If you watch an Aikido demonstration the actual skill is shown not by the person who is doing the defending by the people doing the attacking. They spin, tumble and brakefall with great skill.
This is clearly demonstrated in the following video:.
In Aikido, there is no real sparring where each individual is genuinely trying to better the other. Arguably this is the only way you can see if your techniques work, allowing you to actually be effective in your fighting style.
It is the combative nature of fighting styles such as wrestling, bjj and judo, that make them so effective. Poor techniques fall into disuse, or are refined over time. In this sense they almost evolve over time in Darwinian fashion where only the strongest fighting moves survive.
Is aikido real?
If you watch an Aikido demonstration, you’ll notice the sheer number of wrist locks involved in the martial art.
In fact, you’ll see these executed one after the other.
There’s a problem with this from a self defense perspective.
If you’re attacked on the street in the real world, you’ll experience a huge adrenaline dump in your body as the flight or fight reaction kicks in.
When this happens your fine motor skills go out the window. You’re left with only gross movements. The blood flows to the large muscles of the body in the arms and legs allowing you to either run away or batter your attacker.
When the adrenaline’s pumping, the chances of being able to get a wrist lock on your opponent are slim to none.
For starters, you’re not going to have the control necessary in this pressurised environment. In addition, your attacker is simply not going to stand there and allow you to put a wrist lock on them.
One other aspect of the fighting style of this martial art is the lowered hand position of the defender. They are often lowered at the practitioners waist height.
Anyone who knows anything about fighting knows that you never lower your hands from the guard position. To do so, to put it simply, puts your head at risk from being punched.
To think your reactions are going to be quick enough to be raise to block any incoming punches is simply living in fantasy land. You may be able to block one or two like this but a well timed combination punch is likely to make connection with its target.
At the very heart of the problem of Aikido is its philosophy of not wanting to harm your opponent. Whilst this aim might be considered very worthy from a philosophical standpoint, I’m afraid it falls rather short when it comes from a self defense perspective.

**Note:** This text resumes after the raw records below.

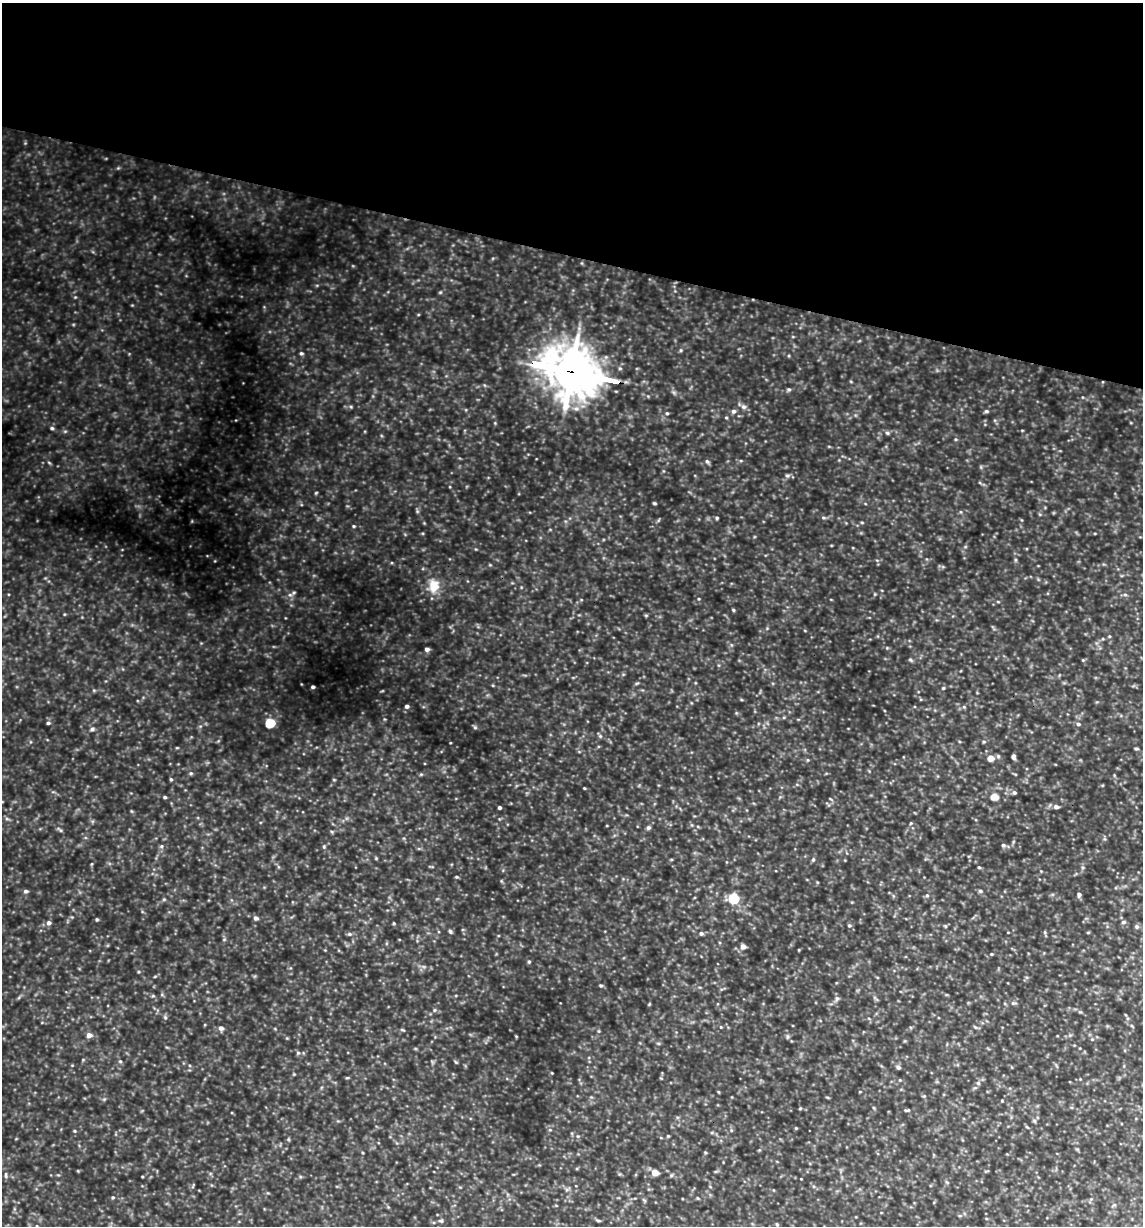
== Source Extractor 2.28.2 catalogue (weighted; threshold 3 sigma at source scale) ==
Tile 2 of 4 x 4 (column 2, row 1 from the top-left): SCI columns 1259-2399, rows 3675-4898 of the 4916 x 4899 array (HDU 1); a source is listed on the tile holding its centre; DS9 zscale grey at full resolution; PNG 1145 x 1228 px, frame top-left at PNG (2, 3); no overlay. Shown black and unused: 21% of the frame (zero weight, under 3 of 4 exposures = <1% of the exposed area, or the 3 px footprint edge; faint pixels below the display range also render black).
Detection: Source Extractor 2.28.2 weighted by HDU 2 'WHT'; one run over the whole footprint, this tile lists its part. Background 0.424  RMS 0.053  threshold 0.239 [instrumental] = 3 sigma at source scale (4.5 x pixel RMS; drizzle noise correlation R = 1.50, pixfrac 1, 0.05/0.05 arcsec/px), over >= 5 px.
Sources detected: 158; all 158 listed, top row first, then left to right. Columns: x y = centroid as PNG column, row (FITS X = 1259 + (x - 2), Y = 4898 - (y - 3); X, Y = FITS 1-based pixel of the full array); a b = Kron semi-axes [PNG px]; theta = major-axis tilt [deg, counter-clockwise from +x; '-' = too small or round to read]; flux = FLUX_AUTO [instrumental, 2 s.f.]
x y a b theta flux
118 168 5 4 - 5.7
75 297 4 4 - 4.7
681 350 5 4 - 6.8
301 353 5 4 - 9
572 372 63 14 -13 21000
789 389 5 5 - 8.5
351 407 5 4 - 6
744 407 8 7 - 17
576 408 9 8 - 29
734 411 6 5 - 14
986 411 6 4 -12 8.8
667 413 4 4 - 6.6
726 417 4 4 - 5.5
495 423 4 4 - 4.5
52 428 5 5 - 8.2
1022 430 5 3 - 4.1
887 433 6 5 - 9.5
707 461 7 5 -49 10
741 461 5 3 - 6
787 476 8 5 5 11
316 493 5 3 - 5
654 503 4 3 - 7
417 511 6 4 -48 7.4
961 512 5 3 - 5.1
717 518 4 4 - 6.3
823 518 7 4 -1 8.9
862 522 5 3 - 5.1
354 526 4 4 - 5.5
1015 560 6 4 -90 7.5
490 565 5 3 - 5
433 586 18 14 82 95
294 593 9 5 29 13
875 594 5 3 - 5.1
1125 594 6 4 -1 8.5
699 599 4 4 - 5.2
998 602 5 3 - 5
733 610 4 3 - 6.4
1109 636 5 4 - 5.1
427 649 5 4 - 19
911 660 7 4 -28 7.9
1083 660 4 4 - 5.1
637 683 6 3 18 6.4
313 687 4 3 - 11
943 688 5 4 - 6.5
94 690 6 3 17 6
407 706 4 4 - 15
964 707 5 4 - 6.2
48 723 5 4 - 10
270 723 5 5 - 300
1078 724 6 5 - 13
475 727 6 5 - 7.4
92 729 6 5 - 11
600 736 7 4 -45 8.7
984 742 5 4 - 6.5
1136 749 5 4 - 7.7
998 756 6 5 - 8.6
1014 757 6 4 -82 13
991 758 5 5 - 60
808 760 5 3 - 5
191 773 6 5 - 8.5
421 774 5 5 - 6.3
1015 774 5 3 - 4.8
171 779 5 4 - 7.1
334 780 5 3 - 4.2
584 788 3 3 - 4.7
1014 793 5 5 - 11
165 797 4 3 - 8.1
994 797 5 5 - 97
1056 807 5 5 - 22
499 808 3 3 - 12
131 811 6 3 -70 5.7
7 819 6 4 -2 9.3
911 823 5 4 - 4.9
648 828 5 5 - 12
60 830 10 4 -44 11
1003 845 6 5 - 9.9
161 846 6 5 - 10
324 847 5 4 - 7.1
376 858 5 4 - 5.3
813 859 6 4 63 8.6
91 864 5 3 - 5.1
979 867 4 4 - 5.9
456 877 4 3 - 6.8
501 881 6 3 -71 5.5
26 891 5 5 - 12
980 891 5 5 - 9
1079 894 6 5 - 15
927 895 5 5 - 8.6
733 898 6 5 - 340
164 899 5 5 - 6.7
256 918 6 5 - 15
97 919 4 4 - 7.5
1123 922 6 5 - 11
49 923 6 5 - 17
394 923 4 4 - 5.2
849 925 6 5 - 8.8
1137 927 7 6 - 13
450 931 6 5 - 9.1
1045 932 7 3 -82 7.1
1088 932 5 3 - 4.7
701 933 6 5 - 13
349 934 6 5 - 11
224 939 5 4 - 5.6
743 946 5 5 - 30
991 954 4 3 - 5.3
529 962 5 4 - 7.1
139 972 4 4 - 5.6
601 985 5 4 - 7.4
153 996 6 4 -18 7.1
837 998 8 6 77 13
1013 1003 7 5 1 11
649 1004 4 3 - 4.7
434 1010 5 5 - 7.9
165 1017 6 5 - 9.8
721 1027 4 3 - 4.6
975 1027 7 4 -28 8.2
221 1028 6 5 - 20
403 1030 6 3 -25 6.6
89 1035 6 5 - 27
516 1036 4 3 - 3.9
787 1037 7 4 90 8.6
287 1038 4 4 - 4.6
1092 1039 4 4 - 6.1
298 1053 6 5 - 8.5
83 1060 5 3 - 4.9
120 1061 5 4 - 7
456 1062 6 3 -35 5.9
898 1067 5 5 - 16
552 1073 3 3 - 3.6
347 1078 5 3 - 5.3
900 1080 4 4 - 4.6
978 1083 6 6 - 11
718 1092 5 3 - 4.3
827 1097 5 3 - 4.9
874 1108 5 3 - 5.6
800 1109 5 3 - 4.8
907 1110 8 3 10 8.1
1034 1121 6 5 - 8.4
796 1128 4 4 - 4.8
550 1130 6 3 -18 5.6
731 1130 5 4 - 6.3
74 1131 5 4 - 5.7
578 1136 5 5 - 7.6
668 1136 4 4 - 5.5
661 1138 5 3 - 4.3
705 1152 4 3 - 5.1
655 1172 5 4 - 81
6 1175 9 4 -85 11
671 1175 6 5 - 7.9
947 1182 7 3 -37 6.1
193 1186 9 2 79 6.2
567 1189 7 4 19 9
113 1197 5 5 - 6.7
698 1198 5 4 - 5.4
644 1200 7 3 -45 6.8
441 1221 7 6 - 11
598 1221 7 3 -9 7.7
777 1224 5 4 - 5.5
Overlapping masked pixels (flux is a lower limit): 1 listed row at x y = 572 372
Unlisted compact peaks at least as high as the median listed source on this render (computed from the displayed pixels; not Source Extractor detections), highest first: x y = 646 615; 450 743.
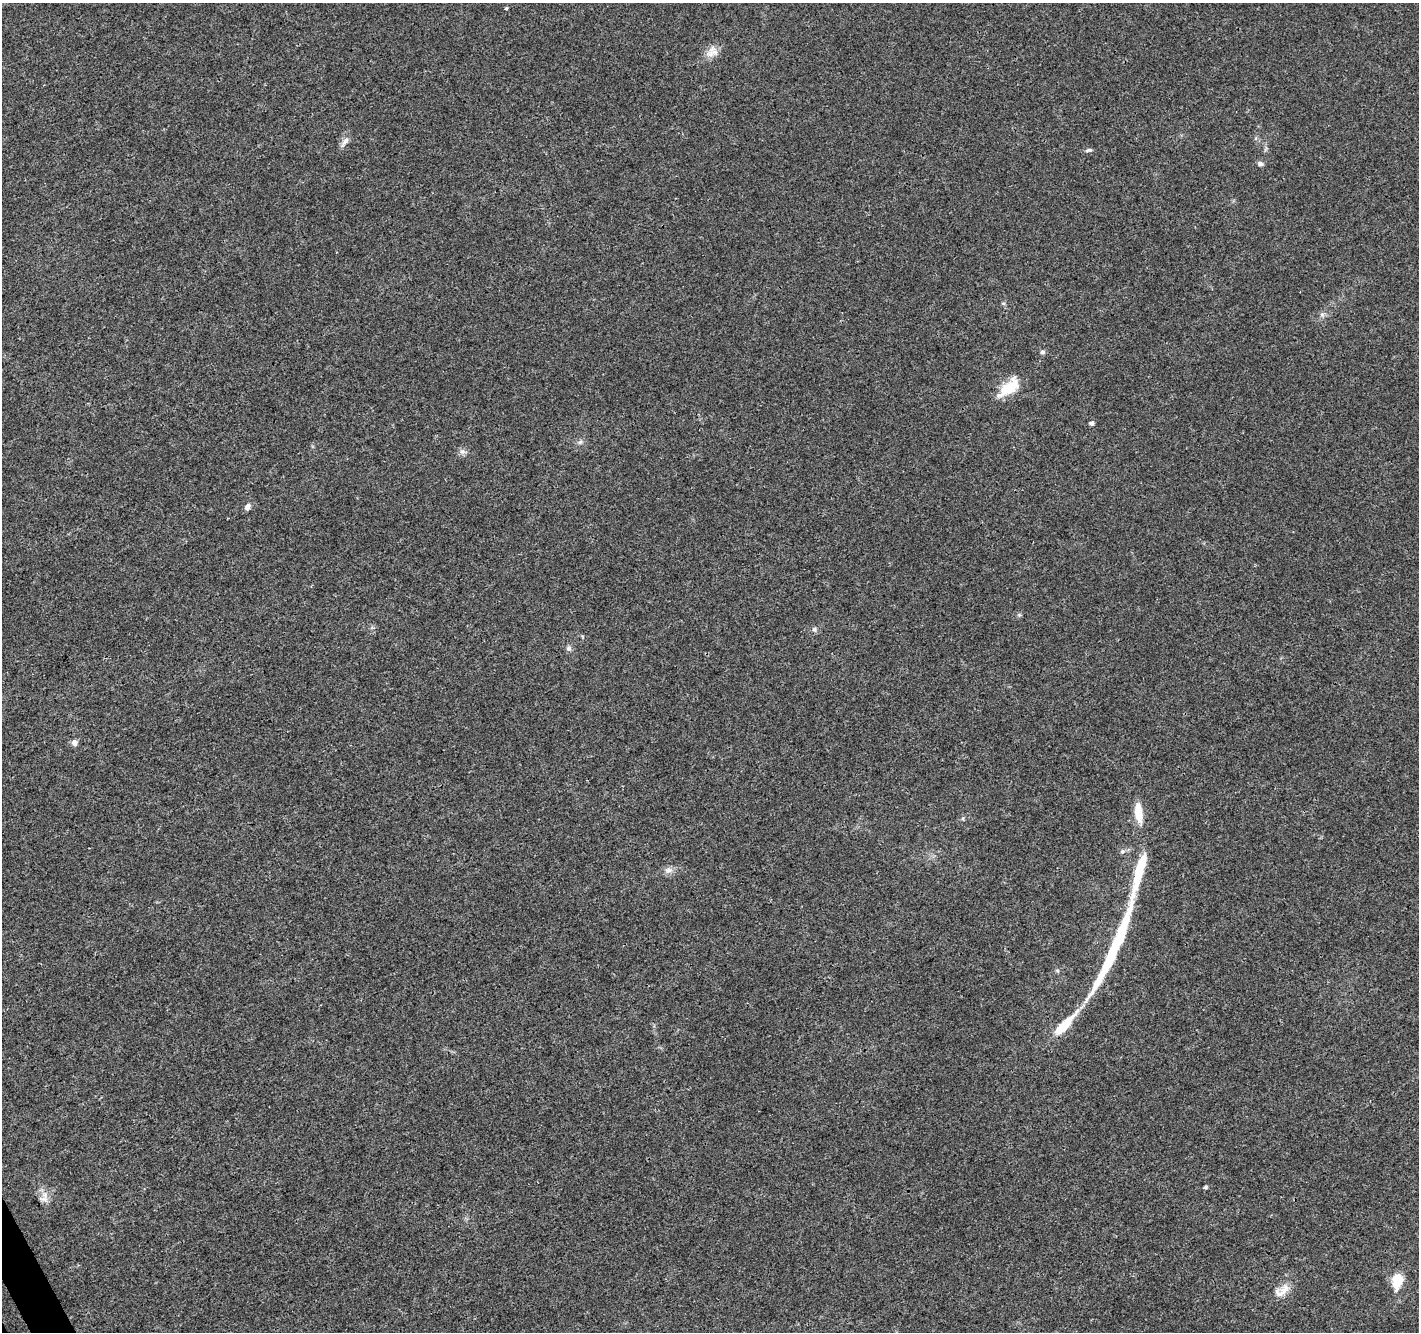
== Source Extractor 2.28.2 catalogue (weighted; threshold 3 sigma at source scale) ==
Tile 7 of 4 x 4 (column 3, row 2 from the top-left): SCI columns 2888-4304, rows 2785-4114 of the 5779 x 5626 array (HDU 1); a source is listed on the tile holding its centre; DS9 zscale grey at full resolution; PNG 1421 x 1334 px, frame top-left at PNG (2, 3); no overlay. Shown black and unused: <1% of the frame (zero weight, under 3 of 4 exposures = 5% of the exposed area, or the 3 px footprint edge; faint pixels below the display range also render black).
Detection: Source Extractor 2.28.2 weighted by HDU 2 'WHT'; one run over the whole footprint, this tile lists its part. Background 0.00687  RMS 0.0026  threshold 0.0118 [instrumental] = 3 sigma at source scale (4.5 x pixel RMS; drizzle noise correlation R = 1.50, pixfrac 1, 0.0396/0.0396 arcsec/px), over >= 5 px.
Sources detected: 28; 1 inside a brighter object's white glare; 2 long thin detections or spike segments (spike, bleed or trail) — not listed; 1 inside a brighter listed object's ellipse — not listed separately; the other 24 listed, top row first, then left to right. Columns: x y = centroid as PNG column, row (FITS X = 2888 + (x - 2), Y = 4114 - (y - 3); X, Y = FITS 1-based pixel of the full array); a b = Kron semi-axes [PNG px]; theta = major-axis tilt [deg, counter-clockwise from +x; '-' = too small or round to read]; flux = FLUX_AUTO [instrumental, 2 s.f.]
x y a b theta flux
506 8 4 3 - 0.33
712 52 19 13 38 2.7
345 141 14 7 53 1.4
1089 150 10 5 6 0.63
1261 164 8 5 -13 0.82
1322 314 7 6 - 0.72
1042 352 7 5 2 0.57
1009 387 31 13 41 7
1092 423 5 4 - 1
580 442 8 4 44 0.6
462 451 8 6 67 0.92
248 507 8 6 65 1.2
814 629 7 6 - 0.62
569 648 8 7 - 0.74
74 743 7 7 - 1.1
1139 813 23 8 -82 5.4
963 818 6 4 71 0.34
1122 851 7 6 - 0.7
669 870 13 8 10 1.5
1064 1025 34 9 47 8
1205 1187 5 4 - 0.4
43 1199 14 7 -10 1.4
1397 1280 13 8 82 8.8
1285 1289 20 11 59 3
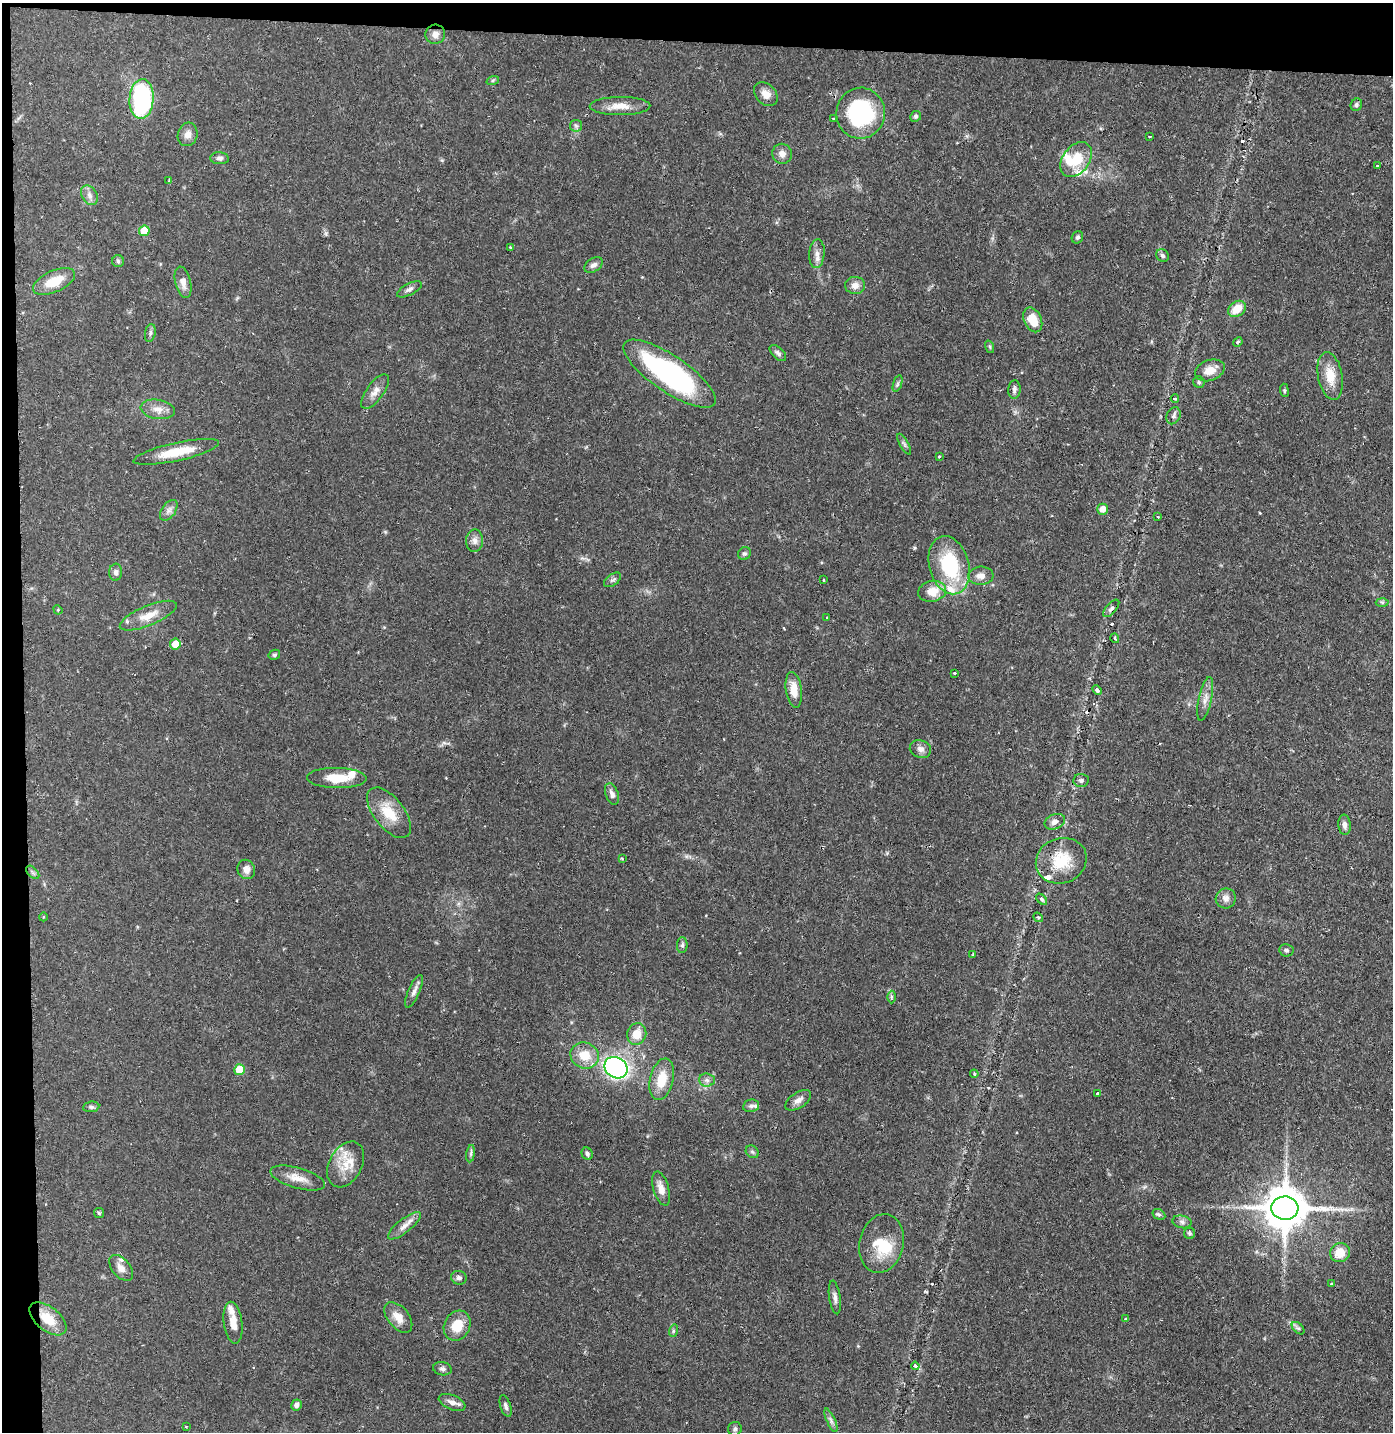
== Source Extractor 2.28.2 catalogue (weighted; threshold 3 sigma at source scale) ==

If I’m attacked by a crazed maniac determined to do harm to me, the last thing I’ll be concerned with is ensuring that I don’t harm my attacker. I’d want to know how to counter any attack and put myself in a position where I could make my escape.
I think that Aikido has transitioned from a genuine fighting style to more of a spiritual endeavour.
The sad thing is that individual’s spend years studying this art thinking they’re becoming effective fighters. I just hope they never experience a street confrontation otherwise they’re in for a world of pain.
Just look at the example below and say whether you think any of this would be effective in real life.
In conclusion, I have to think whether I would want my daughters, to spend time learning this martial art.
Whilst it might have limited physical benefits, such as improvements in flexibility, I wouldn’t want them spending time learning this ineffective fighting style.
I’d much rather they spent time learning how to avoid being in dangerous situations (becoming street wise I guess) and practicing something like Krav Maga – a no-nonsense combat style.